Nothing has been compromised in GSO's latest and finest offering. This Barlow features an air-spaced, three-element, apo design with fully multicoated optics. The housing is precision machined from aluminum stock and black anodized to a hard finish. The lens edges and inner barrel are blackened to provide maximum contrast. The Barlow body includes a safety undercut on the lower barrel and a brass compression ring so that your eyepiece barrels are not marred by the captive set screw. The 5x model has a clear aperture of 13mm, but it is not threaded to accept 1.25" filters.
For those blessed with great optics and dark skies, the 5x could be an exciting new addition to your arsenal for visual and photographic use. If you've never used such a powerful barlow before, please be aware that to get the best out of this barlow, you need to use it with a good telescope, a good eyepiece and under good seeing conditions. See more on this topic below.

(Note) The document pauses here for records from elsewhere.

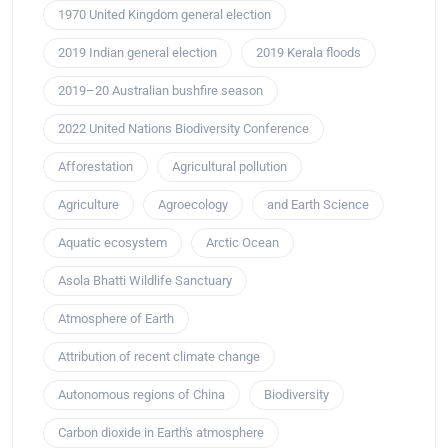
1970 United Kingdom general election
2019 Indian general election
2019 Kerala floods
2019–20 Australian bushfire season
2022 United Nations Biodiversity Conference
Afforestation
Agricultural pollution
Agriculture
Agroecology
and Earth Science
Aquatic ecosystem
Arctic Ocean
Asola Bhatti Wildlife Sanctuary
Atmosphere of Earth
Attribution of recent climate change
Autonomous regions of China
Biodiversity
Carbon dioxide in Earth's atmosphere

- Barrel size = 1.25" (31.7mm)
- Magnification factor = 5x
- Weight = 3.8oz (108gm)
- Total height = 3.46" (88mm)
- End caps = 2
- 1.25" filter threads on bottom of barlow: No
- Made in Taiwan
Please note: This is a very high magnification barlow. It is not for everyone or for common viewing conditions. Before buying, please make sure that you are using realistic magnifications with your telescope. A good rule of thumb is that under very good conditions and with a very good telescope, the maximum power you will be able to use is about 50x of magnification per inch of telescope aperture. With average telescopes and/or average conditions, you should be able to use 30x of magnification per inch of telescope aperture. So for example, if you have a 6" telescope, under typical conditions you will be limited to 6x30 = 180x of magnification, and 6x50 = 300x of magnification at best.
Boosting the magnification beyond this recommended maximum for your telescope aperture is not realistic. This is bound to result in image break-down, causing fuzzy images, focusing difficulties, increased color around objects (caused by other optical elements in the telescope which are magnified by the barlow) and general disappointment, but this is not a fault of the barlow.